• [ACTIVITIES]:
A – Summarize the film review in two sentences.
B – Reproduce the part of the film review that starts at "I saw this film" and ends at "negative review, dammit.".

• [PASSAGE]:
____________________

Review of Sublime

Sublime (2007 Video)
3/10
Lesson: Life is precious... unfortunately you waste 2 hours of yours to find that out..
4 March 2007
Warning: Spoilers
I hate this..

I saw this film at it's world premier at the Cinequest Film Festival in San Jose last night..

I come to IMDb, and I find a virgin user's comment section...

And I have to write a negative review, dammit.

I wanted to like this film... and for the first 45 minutes or so, I was moderately captivated.. All the symbolism.. The guessing at what was really happening with the constant flashback.. The weirdness of the hospital setting... The *hot* nurse..

But then they had to do what a film that can possibly be about the internal struggle of a dying man has the opportunity to do: they blatantly ripped off Jacob's Ladder. After somehow convincing his nurse (in the stripper stiletto heels no less) to wheel him into the condemned section of the hospital, he's taken on a Mr. Toad's Wild Ride down hallways past operating rooms with grotesque liposuction surgeries, weird crazy ladies nursing babies..... THE SAME FRICKIN' SCENE AS JACOB'S LADDER... Oh wait, he's on a gurney in JL and in this thing it's a wheelchair....

____________________

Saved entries

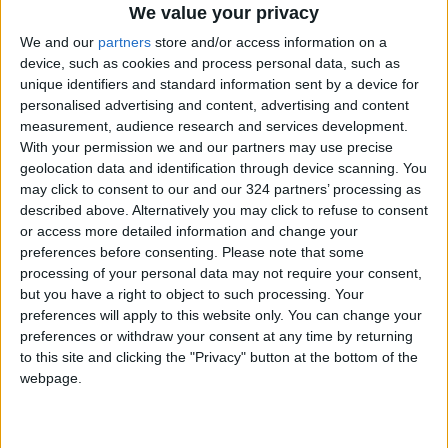
Jordan's Strategic Food Stocks
We value your privacy
Sufficient to Meet Demand for
We and our
partners
store and/or access information on a
Extended Periods
device, such as cookies and process personal data, such as
unique identifiers and standard information sent by a device for
Jordanian Senators: King’s
Stance Reflects Firm
personalised advertising and content, advertising and content
Commitment to Defending
measurement, audience research and services development.
Jerusalem and Its Holy Sites
With your permission we and our partners may use precise
geolocation data and identification through device scanning. You
may click to consent to our and our 324 partners’ processing as
described above. Alternatively you may click to refuse to consent
or access more detailed information and change your
preferences before consenting.
Please note that some
processing of your personal data may not require your consent,
but you have a right to object to such processing. Your
preferences will apply to this website only. You can change your
preferences or withdraw your consent at any time by returning
to this site and clicking the "Privacy" button at the bottom of the
webpage.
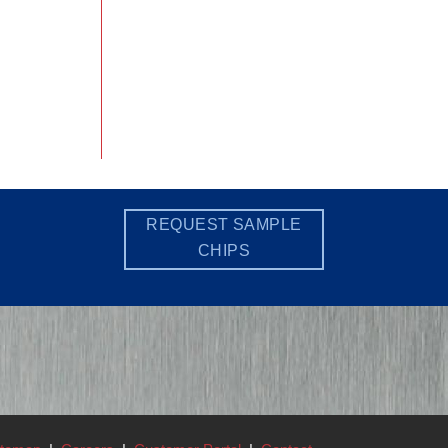
REQUEST SAMPLE
CHIPS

____________________

• [ANSWERS FOR THE EXERCISE]:
A – The reviewer saw Sublime at its world premiere at the Cinequest Film Festival in San Jose and rated it 3/10, despite having wanted to like it. The first 45 minutes or so were moderately captivating, but the film then blatantly ripped off Jacob's Ladder with a wild ride through the condemned section of the hospital.

B –
I saw this film at it's world premier at the Cinequest Film Festival in San Jose last night..

I come to IMDb, and I find a virgin user's comment section...

And I have to write a negative review, dammit.